Russian writer and historian (1830–1905)

Daniil Lukich Mordovtsev (Даниил Лукич Мордовцев; December 19, 1830 in Danilovka, Don Host Oblast, Russian Empire – June 23, 1905 in Kislovodsk, Russian Empire) was a Russian writer and historian.

==Biography==
Mordovtsev was born in Danilovka, Volgograd Oblast, Russia. Mordovtsev's father was a Don Cossack and an estate manager. Mordovtsev spent his childhood in Don Host Oblast, where he learned in school. He graduated from the faculty of history and philology at St. Petersburg University in 1854.

Mordovtsev's literary debut came in the mid-1850s. His first work was the poem The Cossacks and the Sea (1854, published 1859). He began writing in Russian in the 1860s his first novels. His novella New Russian People (1868) dealt with the Narodniks and their cause, and with the position of raznochintsy intellectuals, as did the novel Signs of the Times (1869), although Mordovtsev did not share the views of the Narodniks. His historical novels were widely read; (The False Dmitry, 1879; Tsar Peter and the Regent Sophia, 1885; The Tsar and the Hetman, 1880; Lord Novgorod the Great, 1882; For Whose Sins?, 1890); these novels demonstrated Mordovtsev's democratic leanings. He served for more than thirty years as an official in Saratov and was the editor of the Saratov Provincial News. He contributed to several popular journals, including Russian Word, Notes of the Fatherland, and Affairs.

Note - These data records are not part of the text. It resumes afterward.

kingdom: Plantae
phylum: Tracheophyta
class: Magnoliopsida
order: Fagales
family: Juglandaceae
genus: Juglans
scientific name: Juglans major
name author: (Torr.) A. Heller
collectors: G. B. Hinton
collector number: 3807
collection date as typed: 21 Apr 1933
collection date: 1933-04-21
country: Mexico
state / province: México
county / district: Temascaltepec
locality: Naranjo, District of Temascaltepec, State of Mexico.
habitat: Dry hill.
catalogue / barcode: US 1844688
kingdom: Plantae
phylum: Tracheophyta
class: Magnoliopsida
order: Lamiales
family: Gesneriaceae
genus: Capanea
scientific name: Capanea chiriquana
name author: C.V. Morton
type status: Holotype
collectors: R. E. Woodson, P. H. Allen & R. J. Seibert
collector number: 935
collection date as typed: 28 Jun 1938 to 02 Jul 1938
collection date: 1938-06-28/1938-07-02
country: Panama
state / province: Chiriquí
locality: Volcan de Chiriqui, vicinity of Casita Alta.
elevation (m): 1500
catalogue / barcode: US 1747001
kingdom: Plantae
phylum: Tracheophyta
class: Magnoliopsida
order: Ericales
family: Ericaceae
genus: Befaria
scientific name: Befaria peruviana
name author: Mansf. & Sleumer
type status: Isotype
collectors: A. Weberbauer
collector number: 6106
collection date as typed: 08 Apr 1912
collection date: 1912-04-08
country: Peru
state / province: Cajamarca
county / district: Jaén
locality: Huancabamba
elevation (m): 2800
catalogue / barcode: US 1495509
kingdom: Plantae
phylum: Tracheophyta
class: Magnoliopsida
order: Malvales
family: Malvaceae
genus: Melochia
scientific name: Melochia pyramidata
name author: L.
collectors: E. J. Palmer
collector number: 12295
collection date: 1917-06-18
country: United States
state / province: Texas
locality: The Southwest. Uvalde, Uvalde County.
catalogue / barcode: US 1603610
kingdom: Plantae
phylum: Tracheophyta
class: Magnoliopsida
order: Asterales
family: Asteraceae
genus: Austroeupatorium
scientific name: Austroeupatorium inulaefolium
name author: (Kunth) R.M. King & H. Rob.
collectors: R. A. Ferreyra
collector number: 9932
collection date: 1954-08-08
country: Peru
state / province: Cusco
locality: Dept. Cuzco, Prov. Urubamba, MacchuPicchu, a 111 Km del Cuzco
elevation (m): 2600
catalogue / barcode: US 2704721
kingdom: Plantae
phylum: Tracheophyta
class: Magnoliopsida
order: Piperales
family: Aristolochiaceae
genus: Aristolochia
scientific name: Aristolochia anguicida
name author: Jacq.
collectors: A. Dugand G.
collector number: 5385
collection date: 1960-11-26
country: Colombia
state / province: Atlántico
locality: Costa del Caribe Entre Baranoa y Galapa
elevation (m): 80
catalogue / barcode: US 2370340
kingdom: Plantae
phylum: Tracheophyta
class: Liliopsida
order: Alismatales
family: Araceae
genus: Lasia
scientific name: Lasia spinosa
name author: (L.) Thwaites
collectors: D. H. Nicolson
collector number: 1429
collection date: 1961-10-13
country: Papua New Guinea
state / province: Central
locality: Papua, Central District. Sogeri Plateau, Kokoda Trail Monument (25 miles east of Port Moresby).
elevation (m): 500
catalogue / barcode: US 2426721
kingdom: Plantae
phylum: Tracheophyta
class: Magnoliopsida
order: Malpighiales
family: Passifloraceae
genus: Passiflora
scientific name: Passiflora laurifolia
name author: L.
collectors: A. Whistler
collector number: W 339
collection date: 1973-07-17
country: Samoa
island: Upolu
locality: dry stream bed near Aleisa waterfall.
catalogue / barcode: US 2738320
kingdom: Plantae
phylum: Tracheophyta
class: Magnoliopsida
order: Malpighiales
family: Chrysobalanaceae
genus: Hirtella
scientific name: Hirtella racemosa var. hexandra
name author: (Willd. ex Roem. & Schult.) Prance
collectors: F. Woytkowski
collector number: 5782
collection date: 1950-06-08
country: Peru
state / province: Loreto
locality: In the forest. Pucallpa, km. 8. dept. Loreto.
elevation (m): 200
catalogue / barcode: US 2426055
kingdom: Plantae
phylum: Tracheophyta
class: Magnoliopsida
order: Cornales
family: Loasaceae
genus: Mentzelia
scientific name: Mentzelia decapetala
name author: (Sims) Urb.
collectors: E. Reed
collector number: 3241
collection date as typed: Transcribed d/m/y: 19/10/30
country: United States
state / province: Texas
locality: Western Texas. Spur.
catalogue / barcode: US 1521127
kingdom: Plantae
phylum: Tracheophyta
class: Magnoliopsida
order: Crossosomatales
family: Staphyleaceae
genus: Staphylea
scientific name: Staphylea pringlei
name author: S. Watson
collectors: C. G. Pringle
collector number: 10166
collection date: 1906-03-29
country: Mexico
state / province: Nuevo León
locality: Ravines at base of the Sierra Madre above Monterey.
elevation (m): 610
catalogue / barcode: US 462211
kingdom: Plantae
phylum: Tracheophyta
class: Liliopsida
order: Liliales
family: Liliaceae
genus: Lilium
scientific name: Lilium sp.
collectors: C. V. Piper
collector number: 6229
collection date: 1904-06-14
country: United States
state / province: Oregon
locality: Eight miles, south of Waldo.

Mordovtsev also published many historical works, such as Impostors and the Freemen of the Lower Reaches (1867), The Haidamak Uprising (1870), Political Movements of the Russian People (2 vols, 1871), and On the Eve of Freedom (1872, published 1889), and his memoirs, From My Past and Experiences (1902, written in Ukrainian), in which he tells of his meetings with Taras Shevchenko and Nikolay Chernyshevsky. His historical works were received favorably in St. Petersburg academic circles, and he was even considered for a position on the faculty of St. Petersburg University.